• _DIE AUFGABE_
Sammle aus den Daten unten jede Zeile, in der das Wort „panels“ vorkommt.

··· VERFÜGBARE DATEN ···

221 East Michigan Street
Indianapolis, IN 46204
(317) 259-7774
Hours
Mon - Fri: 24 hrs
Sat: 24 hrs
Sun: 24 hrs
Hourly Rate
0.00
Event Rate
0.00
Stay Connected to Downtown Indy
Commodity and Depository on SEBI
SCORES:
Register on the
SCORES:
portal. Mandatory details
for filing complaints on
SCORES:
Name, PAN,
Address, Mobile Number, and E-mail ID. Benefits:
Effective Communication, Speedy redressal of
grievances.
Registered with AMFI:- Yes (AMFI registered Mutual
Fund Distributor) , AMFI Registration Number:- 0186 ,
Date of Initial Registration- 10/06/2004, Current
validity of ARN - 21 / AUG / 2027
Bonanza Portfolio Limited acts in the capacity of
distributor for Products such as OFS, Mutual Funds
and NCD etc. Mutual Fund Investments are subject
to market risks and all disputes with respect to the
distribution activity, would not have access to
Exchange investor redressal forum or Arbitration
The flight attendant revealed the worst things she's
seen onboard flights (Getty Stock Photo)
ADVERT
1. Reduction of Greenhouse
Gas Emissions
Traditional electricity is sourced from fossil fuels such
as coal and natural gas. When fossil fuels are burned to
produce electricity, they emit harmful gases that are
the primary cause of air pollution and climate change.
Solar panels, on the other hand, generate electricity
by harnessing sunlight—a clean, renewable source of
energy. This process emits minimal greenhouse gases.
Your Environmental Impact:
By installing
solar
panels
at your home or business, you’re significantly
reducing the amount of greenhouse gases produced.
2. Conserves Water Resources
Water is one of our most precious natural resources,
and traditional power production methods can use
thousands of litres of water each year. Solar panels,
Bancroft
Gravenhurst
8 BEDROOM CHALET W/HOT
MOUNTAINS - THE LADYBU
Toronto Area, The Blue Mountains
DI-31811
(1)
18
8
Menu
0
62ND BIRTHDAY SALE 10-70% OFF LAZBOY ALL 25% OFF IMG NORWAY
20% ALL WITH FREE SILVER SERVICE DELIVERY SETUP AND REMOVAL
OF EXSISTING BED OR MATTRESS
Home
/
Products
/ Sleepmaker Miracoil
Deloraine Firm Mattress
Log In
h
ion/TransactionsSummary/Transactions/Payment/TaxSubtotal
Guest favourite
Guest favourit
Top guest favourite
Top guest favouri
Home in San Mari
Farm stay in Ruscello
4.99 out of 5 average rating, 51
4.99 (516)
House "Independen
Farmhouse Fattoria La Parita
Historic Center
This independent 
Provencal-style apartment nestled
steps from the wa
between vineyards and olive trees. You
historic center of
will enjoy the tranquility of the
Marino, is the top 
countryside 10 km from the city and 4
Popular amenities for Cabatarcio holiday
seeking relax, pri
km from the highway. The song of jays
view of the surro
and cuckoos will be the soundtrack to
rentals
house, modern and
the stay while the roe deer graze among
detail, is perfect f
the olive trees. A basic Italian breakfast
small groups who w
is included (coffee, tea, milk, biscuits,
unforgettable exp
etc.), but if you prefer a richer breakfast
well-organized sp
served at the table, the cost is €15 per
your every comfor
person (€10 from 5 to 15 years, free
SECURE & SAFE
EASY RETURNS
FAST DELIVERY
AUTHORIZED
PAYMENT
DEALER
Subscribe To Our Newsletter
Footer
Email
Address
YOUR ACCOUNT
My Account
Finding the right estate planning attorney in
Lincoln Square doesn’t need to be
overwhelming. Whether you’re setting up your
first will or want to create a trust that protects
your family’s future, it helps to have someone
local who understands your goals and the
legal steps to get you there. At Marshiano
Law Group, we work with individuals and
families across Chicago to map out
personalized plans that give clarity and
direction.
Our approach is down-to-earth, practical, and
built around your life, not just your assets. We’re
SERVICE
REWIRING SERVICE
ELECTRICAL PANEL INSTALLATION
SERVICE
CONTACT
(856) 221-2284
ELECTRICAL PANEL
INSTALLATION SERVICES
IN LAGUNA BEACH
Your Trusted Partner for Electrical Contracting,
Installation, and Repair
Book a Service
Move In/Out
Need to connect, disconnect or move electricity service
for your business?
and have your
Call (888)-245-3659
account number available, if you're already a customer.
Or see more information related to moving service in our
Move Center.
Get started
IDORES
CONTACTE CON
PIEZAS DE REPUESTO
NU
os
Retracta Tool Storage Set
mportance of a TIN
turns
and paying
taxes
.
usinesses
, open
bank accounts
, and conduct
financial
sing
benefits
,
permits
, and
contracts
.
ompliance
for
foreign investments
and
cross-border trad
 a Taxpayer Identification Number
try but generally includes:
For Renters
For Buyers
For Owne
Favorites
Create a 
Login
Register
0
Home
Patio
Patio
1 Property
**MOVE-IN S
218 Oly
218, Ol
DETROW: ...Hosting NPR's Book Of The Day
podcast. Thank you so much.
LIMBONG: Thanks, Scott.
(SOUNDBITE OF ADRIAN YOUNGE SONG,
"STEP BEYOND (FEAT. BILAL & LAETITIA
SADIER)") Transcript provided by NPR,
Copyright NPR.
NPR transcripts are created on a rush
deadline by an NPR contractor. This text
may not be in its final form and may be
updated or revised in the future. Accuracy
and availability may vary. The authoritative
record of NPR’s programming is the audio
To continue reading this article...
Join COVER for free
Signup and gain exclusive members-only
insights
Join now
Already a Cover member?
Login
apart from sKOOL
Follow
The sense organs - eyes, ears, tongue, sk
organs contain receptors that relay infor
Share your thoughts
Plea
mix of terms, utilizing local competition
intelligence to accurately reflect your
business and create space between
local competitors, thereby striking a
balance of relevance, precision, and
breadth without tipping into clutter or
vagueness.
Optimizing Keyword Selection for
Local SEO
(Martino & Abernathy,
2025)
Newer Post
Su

···

• _LÖSUNG DER AUFGABE_
Solar panels, on the other hand, generate electricity
panels
thousands of litres of water each year. Solar panels,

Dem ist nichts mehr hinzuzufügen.